UNHCR has recently strongly advised States to suspend the forced returns of Iraqi nationals to all parts of Iraq. UNCHR has further asked States to postpone the introduction of measures intended to induce voluntary returns, including rejected asylum seekers. This includes financial or other incentives and particularly deterrent or punitive measures.
 
In 2004, 370 Iraqis had their applications for asylum and other kinds of protection rejected in Norway.  27 received political asylum, 292 other kinds of protection, while 137 received permission to stay on humanitarian grounds. Throughout 2004 and till June 2005 Norwegian authorities refused Iraqi nationals who have lived in Norway for less than three years, to live in asylum camps, to have working permits or other sufficient means to live for, with the intent to induce voluntary returns. UNCHR`s office in Stockholm has criticised the Norwegian authorities for this.

Norwegian authorities are unable to execute its plans for forced return rejected asylum seekers to Iraq. Meanwhile, many people in this group are subject to the deprivation of basic social rights used to induce return, cfr above.

– Chechens
 
The Norwegian Helsinki Committee has engaged in several asylum cases in which Norwegian authorities did not follow UNHCR guidelines, in particular cases related to Chechens who had their permanent residence registration in the Chechen Republic before their flight. According to UNHCR, this category of asylum seekers is entitled to international protection.

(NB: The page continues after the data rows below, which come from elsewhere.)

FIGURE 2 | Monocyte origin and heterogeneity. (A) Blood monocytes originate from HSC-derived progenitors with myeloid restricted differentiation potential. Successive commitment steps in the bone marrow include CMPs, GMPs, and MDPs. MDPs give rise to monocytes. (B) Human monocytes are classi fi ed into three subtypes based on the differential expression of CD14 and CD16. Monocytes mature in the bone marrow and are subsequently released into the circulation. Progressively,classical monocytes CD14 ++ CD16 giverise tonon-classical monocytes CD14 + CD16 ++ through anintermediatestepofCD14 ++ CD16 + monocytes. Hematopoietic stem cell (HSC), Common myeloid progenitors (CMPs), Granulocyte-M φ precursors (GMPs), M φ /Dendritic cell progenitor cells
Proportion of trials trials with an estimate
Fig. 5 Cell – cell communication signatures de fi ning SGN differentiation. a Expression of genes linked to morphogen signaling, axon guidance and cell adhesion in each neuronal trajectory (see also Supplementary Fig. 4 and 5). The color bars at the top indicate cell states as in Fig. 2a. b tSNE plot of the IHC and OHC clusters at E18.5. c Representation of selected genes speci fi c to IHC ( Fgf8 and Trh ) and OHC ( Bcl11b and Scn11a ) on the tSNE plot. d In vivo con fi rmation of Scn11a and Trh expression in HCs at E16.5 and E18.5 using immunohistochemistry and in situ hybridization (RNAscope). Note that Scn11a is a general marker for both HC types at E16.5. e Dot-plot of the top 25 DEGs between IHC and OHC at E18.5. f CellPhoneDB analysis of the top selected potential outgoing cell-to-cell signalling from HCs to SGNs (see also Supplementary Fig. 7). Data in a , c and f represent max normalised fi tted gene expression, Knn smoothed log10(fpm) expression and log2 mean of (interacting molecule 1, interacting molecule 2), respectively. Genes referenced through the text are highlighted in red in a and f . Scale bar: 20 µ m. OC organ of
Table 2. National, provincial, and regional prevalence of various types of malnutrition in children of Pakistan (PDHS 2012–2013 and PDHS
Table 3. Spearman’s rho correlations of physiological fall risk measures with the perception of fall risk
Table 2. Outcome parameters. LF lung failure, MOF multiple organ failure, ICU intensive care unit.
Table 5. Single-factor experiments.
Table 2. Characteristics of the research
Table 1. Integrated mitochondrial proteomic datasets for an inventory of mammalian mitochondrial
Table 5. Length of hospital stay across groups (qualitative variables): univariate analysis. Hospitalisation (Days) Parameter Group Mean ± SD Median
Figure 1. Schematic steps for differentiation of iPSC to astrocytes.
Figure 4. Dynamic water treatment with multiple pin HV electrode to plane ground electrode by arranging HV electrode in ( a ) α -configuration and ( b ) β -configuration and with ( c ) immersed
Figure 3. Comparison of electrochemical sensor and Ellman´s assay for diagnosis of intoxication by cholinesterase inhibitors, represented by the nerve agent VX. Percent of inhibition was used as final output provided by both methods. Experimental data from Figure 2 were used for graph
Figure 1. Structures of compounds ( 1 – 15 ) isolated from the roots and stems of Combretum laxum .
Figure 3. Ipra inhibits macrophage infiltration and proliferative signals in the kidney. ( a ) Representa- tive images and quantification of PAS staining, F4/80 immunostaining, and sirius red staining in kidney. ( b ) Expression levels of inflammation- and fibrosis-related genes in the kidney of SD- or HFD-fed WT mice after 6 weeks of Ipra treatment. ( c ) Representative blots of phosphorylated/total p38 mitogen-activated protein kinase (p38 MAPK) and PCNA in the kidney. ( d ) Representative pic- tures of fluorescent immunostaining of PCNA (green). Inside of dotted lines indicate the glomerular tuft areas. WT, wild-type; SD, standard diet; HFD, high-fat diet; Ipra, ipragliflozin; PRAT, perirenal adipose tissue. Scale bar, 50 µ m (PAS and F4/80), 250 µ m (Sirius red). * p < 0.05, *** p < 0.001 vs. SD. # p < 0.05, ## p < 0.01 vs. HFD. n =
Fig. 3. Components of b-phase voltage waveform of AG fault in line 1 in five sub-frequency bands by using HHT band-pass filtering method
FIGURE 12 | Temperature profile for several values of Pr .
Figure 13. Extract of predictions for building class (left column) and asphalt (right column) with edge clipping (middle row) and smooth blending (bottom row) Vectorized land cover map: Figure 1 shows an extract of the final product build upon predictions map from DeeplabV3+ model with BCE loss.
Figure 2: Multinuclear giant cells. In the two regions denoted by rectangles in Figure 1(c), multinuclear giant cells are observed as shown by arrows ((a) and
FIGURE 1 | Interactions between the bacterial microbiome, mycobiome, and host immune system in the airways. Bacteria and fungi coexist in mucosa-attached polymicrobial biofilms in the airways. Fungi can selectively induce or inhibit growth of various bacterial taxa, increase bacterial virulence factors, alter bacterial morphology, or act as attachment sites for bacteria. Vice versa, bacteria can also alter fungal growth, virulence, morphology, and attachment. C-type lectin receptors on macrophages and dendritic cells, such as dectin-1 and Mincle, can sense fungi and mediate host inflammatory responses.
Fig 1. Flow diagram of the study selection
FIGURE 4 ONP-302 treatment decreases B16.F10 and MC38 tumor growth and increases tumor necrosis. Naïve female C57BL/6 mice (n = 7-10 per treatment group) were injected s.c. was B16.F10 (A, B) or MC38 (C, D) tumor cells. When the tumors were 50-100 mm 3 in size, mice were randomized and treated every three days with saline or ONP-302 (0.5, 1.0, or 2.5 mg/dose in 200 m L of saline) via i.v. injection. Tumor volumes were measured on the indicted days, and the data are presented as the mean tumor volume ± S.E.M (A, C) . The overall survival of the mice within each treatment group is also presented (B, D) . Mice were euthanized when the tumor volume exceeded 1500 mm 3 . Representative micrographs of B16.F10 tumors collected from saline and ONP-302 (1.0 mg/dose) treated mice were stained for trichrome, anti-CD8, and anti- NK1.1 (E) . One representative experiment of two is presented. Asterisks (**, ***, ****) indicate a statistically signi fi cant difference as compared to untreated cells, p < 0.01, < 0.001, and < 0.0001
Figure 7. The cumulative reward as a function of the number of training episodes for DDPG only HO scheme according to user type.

In an illustrating and particularly grave case, is that of Ashgirieva and Isayev. Ashgirieva was a human rights defender.   Their asylum application was rejected in the first instance (UDI). Appeals are pending. The rejection said that the applicants could use the “internal flight alternative”, meaning that they could settle in other parts than the Chechen Republic inside The Russian Federation. It is well documented that Chechens risk persecution any place inside the Russian Federation, either in form of administrative persecution or racist attacks. On this background, the UNHCR concluded that ethnic Chechens with permanent residence registration in the Chechen Republic do not have a “genuine internal flight alternative.”

In Checnya, human rights activists may be killed, victim of forced or involuntary  “disappearances”, tortured or subject to grave threats.  In several cases journalists who have smuggled pictures or documentation of abuses out of the Chechen Republic have been killed. In the rejection of Ashgirieva’s asylum application her role as a human rights defender was not given due consideration and weight.

The unreasonable rejection in this particular case and other similar cases seems clearly to be based on policy decisions. In March 2004, UDI concluded that Chechens could be returned to the Russian Federation, except for those who are “persecuted”, a group counting for less than 10 % of Chechen asylum seekers in Norway. Repatriation of Chechens is, according to the UDI, not in breach with the principle of “return in safety and dignity”.
 
In May 2004, the director of the UDI, Trygve G. Nordby, explained that UNHCR based its guidelines on “empirical facts dating back to 2001 and 2002. On the other hand, the UDI has to base its decisions on the most recent documentation available” he wrote.  However, UNHCR repeated its position on Chechen asylum seekers in October 2004. The UDI organized its own fact-finding mission to the Russian Federation, but did not meet with ethnic Chechens during the mission.
 
Traditionally Norwegian refugee and human rights policy has underlined support of and co-operation with United Nations and its organs as one of its main principles. The decision not to abide by UNHCR guidelines represents an important shift of policy. It may also be a breach of Norway’s obligation as a state party to the Convention relating to the Status of Refugees and its Protocol.